The Selected Writings of Eqbal Ahmad
- Cover
- Editors: Yogesh Chandrani Carollee Bengelsdorf Margaret Cerullo
- Author: Eqbal Ahmad
- Language: English
- Subject: Asian history, political history
- Publisher: Columbia University Press
- Publication date: June 20, 2006
- Media type: Print
- Pages: 664
- ISBN: 0-231-12711-1

= The Selected Writings of Eqbal Ahmad =

The Selected Writings of Eqbal Ahmad is a book of selected essays and other writings by Eqbal Ahmad published in 2006. It was edited by Yogesh Chandrani, Carollee Bengelsdorf, and Margaret Cerullo, and contains a foreword by Noam Chomsky. The essays' topics include guerrilla warfare, the Cold War, the rise of Islamic fundamentalism, and the nuclear tests carried out by India and Pakistan. The collection received a number of positive reviews.

== Description ==

The Selected Writings of Eqbal Ahmad contains five parts: "Revolutionary Warfare and Counterinsurgency"; "Third World Politics: Pathologies of Power, Pathologies of Resistance"; "On the Cusp of the Cold War: Portents of a New Century"; "The Palestinian-Israeli Conflict: Colonization in the Era of Decolonization" and "South Asia". One of the views discussed by Ahmad is that a revolutionary guerilla movement should not try to outfight the enemy but rather should "outadminister" them (that is, delegitimize the enemy's authority and create institutions of governance to replace those of the enemy).

== Reviews ==
The book received a positive review from Stuart Schaar, who wrote that the section "Colonization in the Era of Decolonization" "pulls no punches.

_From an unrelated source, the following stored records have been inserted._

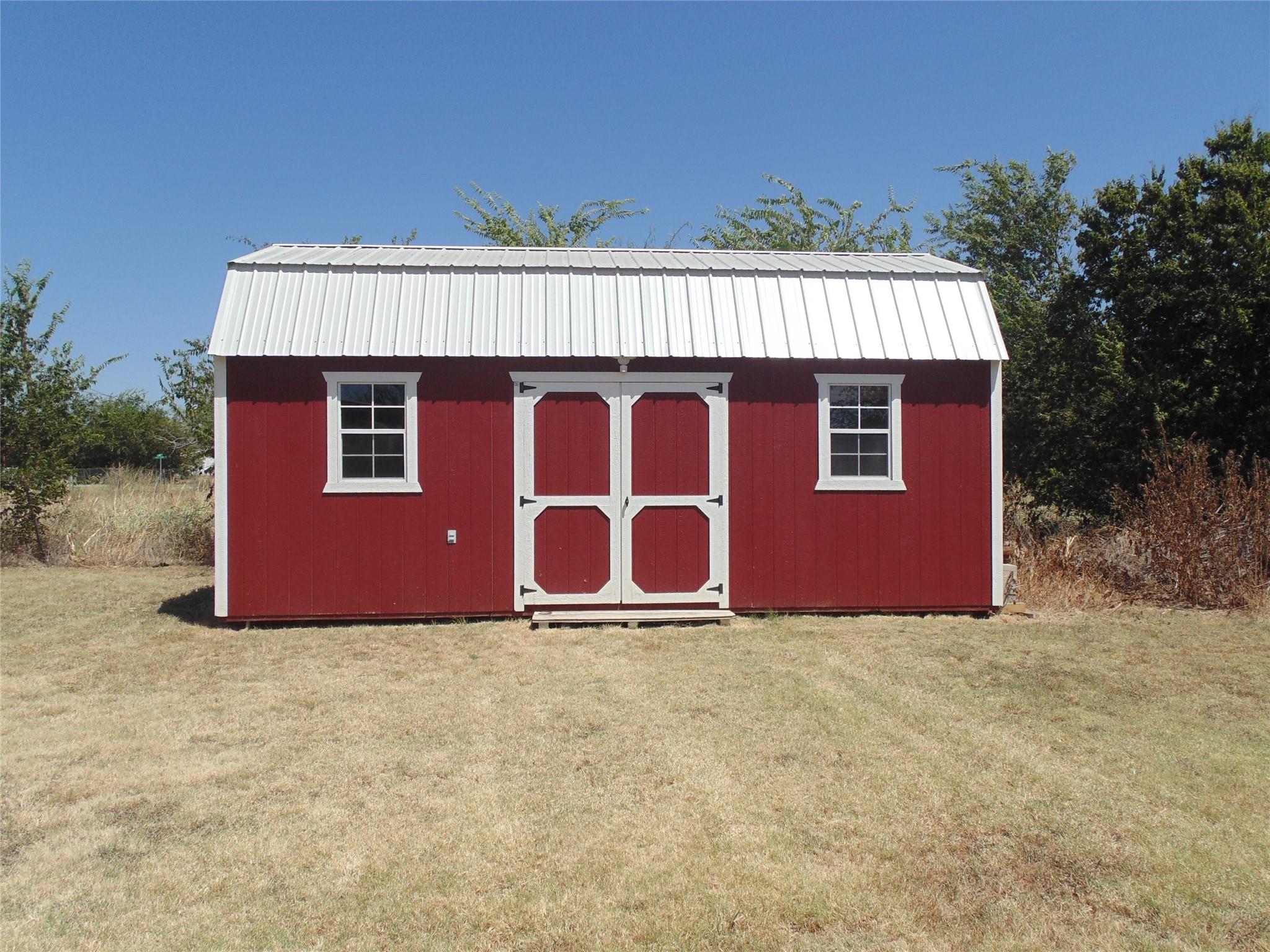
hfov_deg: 71.6
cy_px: 476
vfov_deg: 56.8
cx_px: 635
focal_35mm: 24
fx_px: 881
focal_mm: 4.3
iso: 80
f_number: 9.7
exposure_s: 1/160
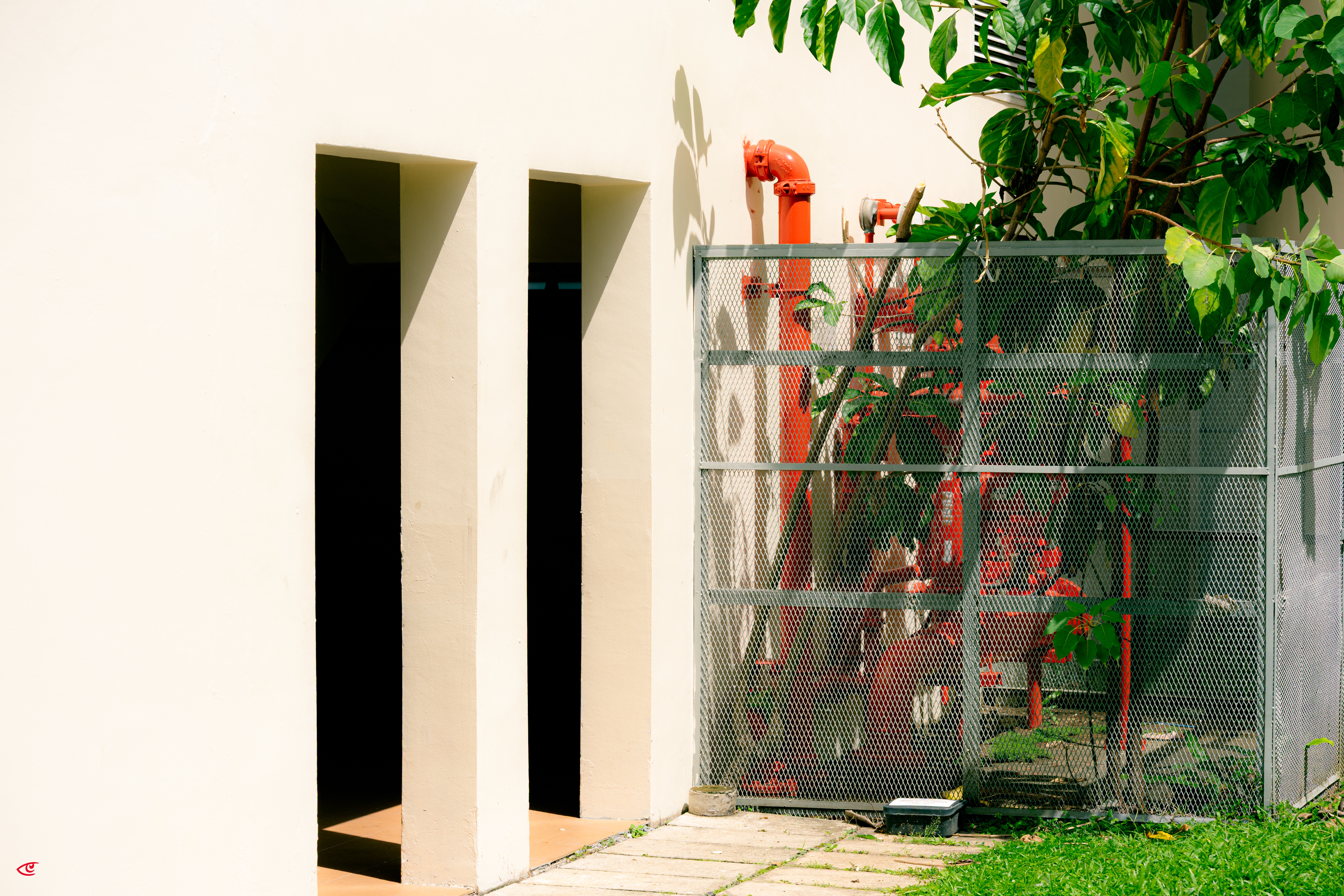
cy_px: 448
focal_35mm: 90
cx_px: 672
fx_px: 3360
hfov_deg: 22.6
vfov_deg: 15.2
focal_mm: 90
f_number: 8
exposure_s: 1/320
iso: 100
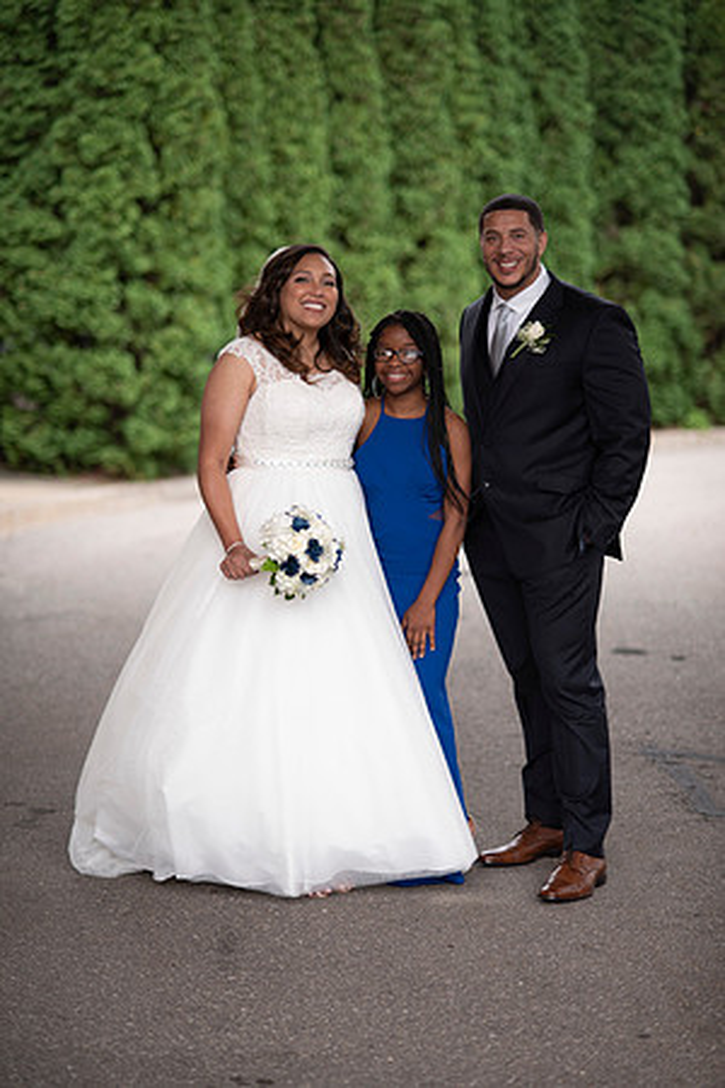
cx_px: 362
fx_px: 2568
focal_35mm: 85
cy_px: 544
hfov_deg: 16.1
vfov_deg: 23.9
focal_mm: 85
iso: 125
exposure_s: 1/200
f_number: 1.8
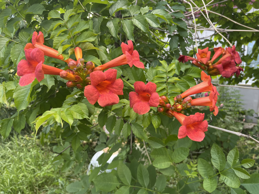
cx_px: 130
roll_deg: +2.3
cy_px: 97
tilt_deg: -8.9
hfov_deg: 67.3
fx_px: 195
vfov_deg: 53.1
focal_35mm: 26
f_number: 1.6
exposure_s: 1/214
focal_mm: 5.1
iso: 40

Eqbal had the rare ability to honestly criticize the faults of the movements to which he was attached [...] Selected Writings contains most of his important work and gives a good sense of his global reach and his emphasis on evaluating events in terms of what they meant for victims."

Keally McBride said that "Counterinsurgency" and "How to Tell When the Rebels Have Won" (the first and third essays in part one) "provide more insight into the current dilemmas of U.S. missions in Afghanistan, Iraq, and potential developments in Iran and North Korea than any other texts I have ever encountered." Laleh Khalili of Jadaliyya listed "“Part I: Revolutionary Warfare and Counterinsurgency,” as one of the essential readings on the subject of counterinsurgency, arguing that it "lay bare the architecture of asymmetric warfare by imperial and neo-imperial powers. Ahmad’s surgically precise skewering of 'liberal-reformist' counterinsurgency feels as fresh and cutting today as the day it was written".

Shahid Alam argued in Monthly Review that Ahmad's argument on the role of Third World countries' internal dynamics in these nations being "saddled with centralized, corrupt, and repressive states [...] is at odds with Ahmad’s insistence on the centrality of massive U.S. interventions". Alam also said the essays "“Islam and Politics" and “Roots of the Religious Right" (both in part two) have incompatible views of Islamist movements. Regardless, the reviewer still concluded, "Not only do these essays provide the big picture, but they demonstrate a grasp of details which might put specialists to shame. In this volume is contained the intellectual synopsis of an era, which would be hard to find in any other single book. Ahmad provided the most articulate, analytical, and passionate voice from the third world since Frantz Fanon."

Amitava Kumar found some aspects of Ahmad's analysis less relevant in the 21st century, saying that American and Israeli policies don't explain radical Islam co-opting the anti-imperial struggle and the failure of "Third World Marxism". Regardless, Kumar claimed, "people like Ahmad do not come along often. That is why the publication of his Selected Writings is an occasion for sorrow as well as celebration."